CBIR has two main parts: feature extraction and feature comparison. This class contains all the code for feature comparison; ie. comparing the feature vectors and/or histograms from two different nodules to see how similar they are.
These classes perform the number crunching for calculating image features. Each class contains a void-return static function that takes only one argument: an LIDCNodule object. The function calculates all image features of its type for that nodule and stores the data in the LIDCNodule structure. Note that GlobalCoOccurrence uses a small helper class CombineCoOccurrence to store temporary co-occurrence matrix data.
Contains miscellaneous stuff. Highlights include functions for loading DICOM pixel data and then converting that pixel data to .NET Bitmap objects (also handles all intensity windowing). Also contains a member DATA_PATH that is used to tell the program where the LIDC data is. This can be set from a file called "datapath.txt" in the same directory as the executable (the function LoadDataPath() reads the path from this file and is called by Program at startup).

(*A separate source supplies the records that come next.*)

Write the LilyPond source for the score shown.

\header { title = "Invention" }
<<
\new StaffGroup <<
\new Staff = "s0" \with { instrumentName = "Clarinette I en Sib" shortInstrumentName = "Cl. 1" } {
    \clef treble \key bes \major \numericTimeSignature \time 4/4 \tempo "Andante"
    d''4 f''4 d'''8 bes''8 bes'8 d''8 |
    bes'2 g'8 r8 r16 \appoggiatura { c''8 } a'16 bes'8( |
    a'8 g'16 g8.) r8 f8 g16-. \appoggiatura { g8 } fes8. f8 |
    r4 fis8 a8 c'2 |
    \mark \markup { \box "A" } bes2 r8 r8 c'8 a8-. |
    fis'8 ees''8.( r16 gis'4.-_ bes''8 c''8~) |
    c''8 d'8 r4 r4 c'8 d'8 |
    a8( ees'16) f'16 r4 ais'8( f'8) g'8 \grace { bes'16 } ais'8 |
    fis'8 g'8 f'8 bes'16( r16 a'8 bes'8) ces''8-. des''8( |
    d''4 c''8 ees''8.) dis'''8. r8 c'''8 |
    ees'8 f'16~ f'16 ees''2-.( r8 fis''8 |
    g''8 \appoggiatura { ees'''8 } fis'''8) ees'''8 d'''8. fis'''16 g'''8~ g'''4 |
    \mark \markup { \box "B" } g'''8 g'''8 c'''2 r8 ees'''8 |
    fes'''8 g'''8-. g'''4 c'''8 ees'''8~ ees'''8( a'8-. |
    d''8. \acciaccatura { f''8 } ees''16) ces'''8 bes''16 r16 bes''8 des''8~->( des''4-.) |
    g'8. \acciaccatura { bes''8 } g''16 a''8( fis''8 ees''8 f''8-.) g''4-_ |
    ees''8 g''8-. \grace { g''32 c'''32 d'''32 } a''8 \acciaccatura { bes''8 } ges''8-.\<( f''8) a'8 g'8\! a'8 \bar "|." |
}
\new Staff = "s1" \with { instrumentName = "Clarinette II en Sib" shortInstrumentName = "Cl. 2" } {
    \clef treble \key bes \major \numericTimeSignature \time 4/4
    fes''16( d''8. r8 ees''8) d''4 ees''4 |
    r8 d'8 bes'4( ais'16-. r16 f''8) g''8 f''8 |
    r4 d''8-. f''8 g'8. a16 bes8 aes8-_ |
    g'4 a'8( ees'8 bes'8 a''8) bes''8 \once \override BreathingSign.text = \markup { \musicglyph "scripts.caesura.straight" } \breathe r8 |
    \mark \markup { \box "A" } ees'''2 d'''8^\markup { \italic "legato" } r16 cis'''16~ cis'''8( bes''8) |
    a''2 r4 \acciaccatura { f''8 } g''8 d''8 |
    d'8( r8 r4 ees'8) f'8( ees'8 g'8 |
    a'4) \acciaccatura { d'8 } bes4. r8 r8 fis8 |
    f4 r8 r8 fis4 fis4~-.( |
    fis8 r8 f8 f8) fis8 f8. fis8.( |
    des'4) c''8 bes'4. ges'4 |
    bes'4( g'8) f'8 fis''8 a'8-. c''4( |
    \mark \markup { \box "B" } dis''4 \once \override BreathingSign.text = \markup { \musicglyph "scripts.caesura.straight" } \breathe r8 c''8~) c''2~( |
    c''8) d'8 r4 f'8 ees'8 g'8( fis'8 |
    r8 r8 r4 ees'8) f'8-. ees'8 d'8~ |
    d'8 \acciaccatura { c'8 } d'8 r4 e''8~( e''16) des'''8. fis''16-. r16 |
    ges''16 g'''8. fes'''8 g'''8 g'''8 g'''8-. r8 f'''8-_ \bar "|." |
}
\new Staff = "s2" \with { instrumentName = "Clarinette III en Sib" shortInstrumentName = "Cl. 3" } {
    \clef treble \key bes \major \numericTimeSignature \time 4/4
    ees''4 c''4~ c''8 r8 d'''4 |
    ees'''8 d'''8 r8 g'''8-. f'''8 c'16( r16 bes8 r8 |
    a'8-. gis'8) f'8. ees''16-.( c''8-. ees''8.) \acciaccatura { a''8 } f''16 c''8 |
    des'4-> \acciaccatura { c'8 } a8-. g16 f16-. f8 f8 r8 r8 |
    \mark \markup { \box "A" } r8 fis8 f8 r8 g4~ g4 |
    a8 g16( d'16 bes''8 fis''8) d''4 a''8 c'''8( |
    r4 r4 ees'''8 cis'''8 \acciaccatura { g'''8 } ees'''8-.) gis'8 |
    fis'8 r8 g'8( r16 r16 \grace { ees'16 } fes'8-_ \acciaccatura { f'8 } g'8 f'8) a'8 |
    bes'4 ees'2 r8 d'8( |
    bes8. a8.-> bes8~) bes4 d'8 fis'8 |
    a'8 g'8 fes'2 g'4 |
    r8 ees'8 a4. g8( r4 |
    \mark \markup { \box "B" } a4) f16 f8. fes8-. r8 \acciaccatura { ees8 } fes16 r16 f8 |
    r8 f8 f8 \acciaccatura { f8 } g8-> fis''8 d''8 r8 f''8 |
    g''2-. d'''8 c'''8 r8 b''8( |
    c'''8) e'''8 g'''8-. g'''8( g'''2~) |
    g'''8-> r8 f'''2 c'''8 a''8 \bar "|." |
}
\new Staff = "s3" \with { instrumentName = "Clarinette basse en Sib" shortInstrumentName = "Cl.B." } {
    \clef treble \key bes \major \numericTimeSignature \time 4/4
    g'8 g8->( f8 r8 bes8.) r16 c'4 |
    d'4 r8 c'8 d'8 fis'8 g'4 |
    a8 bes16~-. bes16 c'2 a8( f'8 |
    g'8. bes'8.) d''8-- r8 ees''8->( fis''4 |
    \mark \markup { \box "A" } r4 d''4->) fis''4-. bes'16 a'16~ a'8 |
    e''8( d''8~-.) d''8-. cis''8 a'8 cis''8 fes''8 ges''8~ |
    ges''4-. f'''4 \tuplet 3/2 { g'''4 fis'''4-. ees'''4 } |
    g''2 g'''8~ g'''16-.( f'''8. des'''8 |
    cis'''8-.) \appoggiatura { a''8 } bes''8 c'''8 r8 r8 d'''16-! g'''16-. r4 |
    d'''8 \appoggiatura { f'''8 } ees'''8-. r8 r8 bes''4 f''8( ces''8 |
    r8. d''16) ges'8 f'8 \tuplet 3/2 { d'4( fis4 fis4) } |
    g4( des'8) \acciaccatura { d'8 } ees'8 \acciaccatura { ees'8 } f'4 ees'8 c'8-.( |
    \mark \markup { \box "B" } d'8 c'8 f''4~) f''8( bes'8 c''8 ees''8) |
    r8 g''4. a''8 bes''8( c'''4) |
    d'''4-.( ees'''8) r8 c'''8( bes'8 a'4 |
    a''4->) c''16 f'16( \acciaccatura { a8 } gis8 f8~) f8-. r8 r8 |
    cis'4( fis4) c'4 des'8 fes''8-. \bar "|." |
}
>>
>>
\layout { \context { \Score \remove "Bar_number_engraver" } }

This class encapsulates a .NET Bitmap and contains functions for locking and unlocking pixel data for unsafe access. This provides much faster pixel manipulation for the DICOM reading and windowing. This class contains a child data structure, PixelData, that is just a 24-bit color structure with 8-bit RGB fields.
Launching point for our demo app. Change the MODE constant to set program behavior. MODE=1 is an old setting and no longer supported. MODE=2 starts the GUI at the main menu. MODE=3 starts the program in task mode, in which the program performs a certain, pre-scripted set of actions, such as recalculating all Haralick features. Which task is to be performed is currently set by commenting/uncommenting lines in the doTask() function.
The two GUI viewers for our app, one for nodule data and the other for series data.
Dialogs that perform one function or another in the program.
A multi-use sorter class for ordering nodules in the viewer program. Can sort in four ways: 1) case-sensitive string, 2) case-insensitive string, 3) integer number and 4) floating- point number.